**Work to complete:** List every line of the material that contains the string "travel". Case counts.

**Supplied records:**
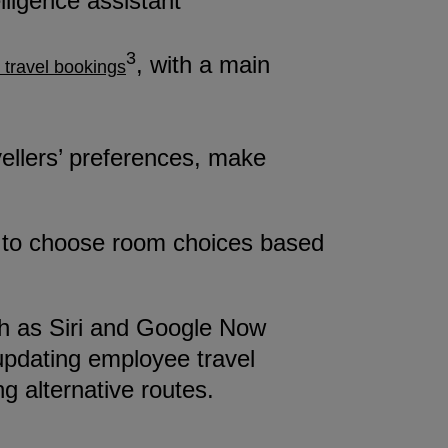
elligence assistant
3
, with a main
 travel bookings
vellers’ preferences, make
ees to choose room choices based
uch as Siri and Google Now
updating employee travel
g alternative routes.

**Answer to this problem:**
 travel bookings
updating employee travel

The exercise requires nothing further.